• Matheus Mans

Crítica: 'Lost Girls: Os Crimes em Long Island' é filme morno da Netflix


Mari Gilbert (Amy Ryan) está aguardando sua filha mais velha para jantar. A casa está arrumada, as irmãs Sherre (Thomasin McKenzie) e Sarra (Oona Laurence) estão avisadas e a mesa está posta. No entanto, Shannan não aparece. Nem naquela noite, nem no dia seguinte, nem no outro. Ela, que estava trabalhando como prostituta em Long Island, está oficialmente desaparecida.


A partir daí, Mari -- repetindo a jornada vista recentemente em Três Anúncios para um Crime -- começa a buscar pistas sobre o desaparecimento de sua filha e a confrontar a fraca polícia local.

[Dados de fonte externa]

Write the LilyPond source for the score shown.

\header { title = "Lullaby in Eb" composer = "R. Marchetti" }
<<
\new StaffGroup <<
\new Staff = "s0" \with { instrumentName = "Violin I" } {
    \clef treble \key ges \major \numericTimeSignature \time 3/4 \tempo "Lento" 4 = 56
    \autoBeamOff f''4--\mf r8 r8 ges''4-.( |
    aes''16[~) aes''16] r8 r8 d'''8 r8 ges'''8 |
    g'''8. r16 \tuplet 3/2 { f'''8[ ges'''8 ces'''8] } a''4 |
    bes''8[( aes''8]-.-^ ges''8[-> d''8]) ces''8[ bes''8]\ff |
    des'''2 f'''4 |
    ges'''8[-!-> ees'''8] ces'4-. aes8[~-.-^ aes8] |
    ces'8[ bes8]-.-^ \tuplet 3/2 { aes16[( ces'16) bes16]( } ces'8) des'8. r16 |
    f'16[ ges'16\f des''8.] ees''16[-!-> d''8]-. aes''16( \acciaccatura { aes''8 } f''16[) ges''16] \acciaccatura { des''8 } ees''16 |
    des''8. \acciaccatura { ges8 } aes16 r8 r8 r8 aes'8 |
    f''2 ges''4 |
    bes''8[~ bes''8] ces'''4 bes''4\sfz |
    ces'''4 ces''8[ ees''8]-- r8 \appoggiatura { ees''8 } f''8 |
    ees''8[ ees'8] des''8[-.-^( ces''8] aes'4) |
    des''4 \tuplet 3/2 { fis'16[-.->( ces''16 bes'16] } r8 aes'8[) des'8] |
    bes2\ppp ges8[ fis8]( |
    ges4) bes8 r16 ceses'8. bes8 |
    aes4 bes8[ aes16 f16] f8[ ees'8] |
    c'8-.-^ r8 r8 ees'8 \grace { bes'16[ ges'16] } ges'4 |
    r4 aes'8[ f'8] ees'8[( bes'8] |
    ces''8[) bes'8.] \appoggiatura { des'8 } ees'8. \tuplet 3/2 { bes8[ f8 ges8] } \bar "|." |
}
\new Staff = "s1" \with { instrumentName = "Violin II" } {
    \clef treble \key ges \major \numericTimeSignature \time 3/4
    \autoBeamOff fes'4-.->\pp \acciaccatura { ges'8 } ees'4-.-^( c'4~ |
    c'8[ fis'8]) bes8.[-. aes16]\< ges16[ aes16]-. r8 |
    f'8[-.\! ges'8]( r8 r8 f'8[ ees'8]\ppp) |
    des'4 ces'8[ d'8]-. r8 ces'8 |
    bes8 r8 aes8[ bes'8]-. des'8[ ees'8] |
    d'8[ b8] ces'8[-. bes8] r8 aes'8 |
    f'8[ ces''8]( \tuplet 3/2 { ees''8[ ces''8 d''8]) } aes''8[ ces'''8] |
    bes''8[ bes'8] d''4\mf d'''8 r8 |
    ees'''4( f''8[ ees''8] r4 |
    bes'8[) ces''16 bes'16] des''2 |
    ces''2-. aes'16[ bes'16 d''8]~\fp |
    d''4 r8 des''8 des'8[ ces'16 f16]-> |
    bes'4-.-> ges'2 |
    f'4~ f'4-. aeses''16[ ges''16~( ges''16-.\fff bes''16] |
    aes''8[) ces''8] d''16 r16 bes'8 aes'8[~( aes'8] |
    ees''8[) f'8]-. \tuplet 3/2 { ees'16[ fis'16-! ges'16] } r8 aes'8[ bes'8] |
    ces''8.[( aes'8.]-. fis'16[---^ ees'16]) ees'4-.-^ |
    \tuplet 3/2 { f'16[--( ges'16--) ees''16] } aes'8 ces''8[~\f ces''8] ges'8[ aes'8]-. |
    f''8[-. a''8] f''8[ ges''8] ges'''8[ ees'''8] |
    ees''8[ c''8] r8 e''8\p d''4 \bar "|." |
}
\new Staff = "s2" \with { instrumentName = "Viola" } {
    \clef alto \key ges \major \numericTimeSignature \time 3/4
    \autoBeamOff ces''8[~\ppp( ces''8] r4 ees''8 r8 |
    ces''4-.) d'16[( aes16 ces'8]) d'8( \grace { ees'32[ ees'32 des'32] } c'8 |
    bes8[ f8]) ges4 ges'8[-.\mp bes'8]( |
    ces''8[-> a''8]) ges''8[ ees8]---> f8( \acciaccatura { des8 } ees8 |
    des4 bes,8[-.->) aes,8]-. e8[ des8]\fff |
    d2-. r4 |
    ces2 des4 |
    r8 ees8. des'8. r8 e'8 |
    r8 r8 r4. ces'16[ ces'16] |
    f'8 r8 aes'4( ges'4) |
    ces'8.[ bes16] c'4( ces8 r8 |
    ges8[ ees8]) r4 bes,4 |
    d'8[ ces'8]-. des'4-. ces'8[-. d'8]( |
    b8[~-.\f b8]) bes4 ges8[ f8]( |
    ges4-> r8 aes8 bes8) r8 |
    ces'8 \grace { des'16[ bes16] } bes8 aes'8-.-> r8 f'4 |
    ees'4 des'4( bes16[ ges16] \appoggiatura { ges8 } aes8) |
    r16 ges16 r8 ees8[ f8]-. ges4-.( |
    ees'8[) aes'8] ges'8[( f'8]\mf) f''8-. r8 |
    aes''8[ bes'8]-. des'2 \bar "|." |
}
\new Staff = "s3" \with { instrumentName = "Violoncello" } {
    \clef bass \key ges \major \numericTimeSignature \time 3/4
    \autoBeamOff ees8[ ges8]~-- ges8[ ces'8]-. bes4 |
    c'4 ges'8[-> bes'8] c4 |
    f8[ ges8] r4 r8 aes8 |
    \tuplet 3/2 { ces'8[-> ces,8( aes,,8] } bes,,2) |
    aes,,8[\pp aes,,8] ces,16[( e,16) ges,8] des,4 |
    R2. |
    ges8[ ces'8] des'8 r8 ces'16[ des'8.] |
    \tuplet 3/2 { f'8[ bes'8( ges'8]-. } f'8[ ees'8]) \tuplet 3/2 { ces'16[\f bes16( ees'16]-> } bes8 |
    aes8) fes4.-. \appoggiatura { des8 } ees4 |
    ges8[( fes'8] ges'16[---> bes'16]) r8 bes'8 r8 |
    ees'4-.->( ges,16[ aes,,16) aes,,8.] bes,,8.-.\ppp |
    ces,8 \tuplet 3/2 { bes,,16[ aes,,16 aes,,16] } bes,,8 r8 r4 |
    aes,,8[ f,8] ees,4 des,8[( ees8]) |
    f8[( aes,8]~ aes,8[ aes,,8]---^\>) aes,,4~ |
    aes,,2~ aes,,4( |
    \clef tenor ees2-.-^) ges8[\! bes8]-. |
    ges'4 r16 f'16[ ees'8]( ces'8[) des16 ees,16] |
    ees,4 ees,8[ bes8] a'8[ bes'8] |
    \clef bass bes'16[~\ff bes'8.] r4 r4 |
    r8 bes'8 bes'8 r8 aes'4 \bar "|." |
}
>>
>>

Esta é a história de Lost Girls: Os Crimes em Long Island, nova produção original da Netflix que, após passar por Sundance, chegou ao catálogo mundial do serviço de streaming nesta sexta-feira, 13. Dirigido pela talentosa Liz Garbus (What Happened, Miss Simone?), que faz sua estreia fora do mundo dos documentários, o filme transpira qualidade técnica desde o primeiro frame.


A câmera é sempre inteligentemente posicionada, fazendo com que um simples entortar da câmera passe mensagens e sensações para a audiência. A fotografia de Igor Martinovic (House of Cards), pálida, escura e acinzentada, ajuda a criar a ambientação ao redor daquela mãe desesperada por notícias de sua filha. Há um desalento sentido a cada cena, diálogo, gesto.

Falando nisso, é de se destacar a atuação poderosa de Amy Ryan (Medo da Verdade). Apesar de não chegar perto do trabalho de Frances McDormand em Três Anúncios para um Crime, ela conta com poder emocional em camadas. Impressiona. Enquanto isso, McKenzie (Jojo Rabbit) e Laurence (Meu Amigo, o Dragão) são completamente escanteadas no roteiro de Michael Werwie.


E é o roteiro o grande problema de Lost Girls. Linear demais, sem grandes momentos, ele acaba apostando apenas na força da história para levar a produção adiante. Até certo momento funciona, mas o filme acaba estagnando e se tornando morno demais. Afinal, por mais que a dor daquela protagonista seja palpável, é natural que perca força. A esperança e força dela somem.


Com isso, o ritmo do filme esfria e tudo se torna cansativo. Os pontos técnicos positivos, destacados anteriormente, acabam atirando no vazio. Os movimentos e ângulos de câmera se repetem, a fotografia intensifica a sensação de ritmo morno. O longa-metragem fica preso a partir de sua metade até os dois minutos finais, quando uma informação desaba a história.


Ainda assim, apesar dessa segunda metade pouco intensa, pode-se dizer que Lost Girls: Os Crimes em Long Island é emocional, forte, potente. Traz uma história real tristíssima e de meandros dolorosos. Quantas mães já não passaram por isso? Quantas mulheres não se viram sozinhas na luta por suas famílias? É real, é verdadeiro. Pena que termina tão anticlimático.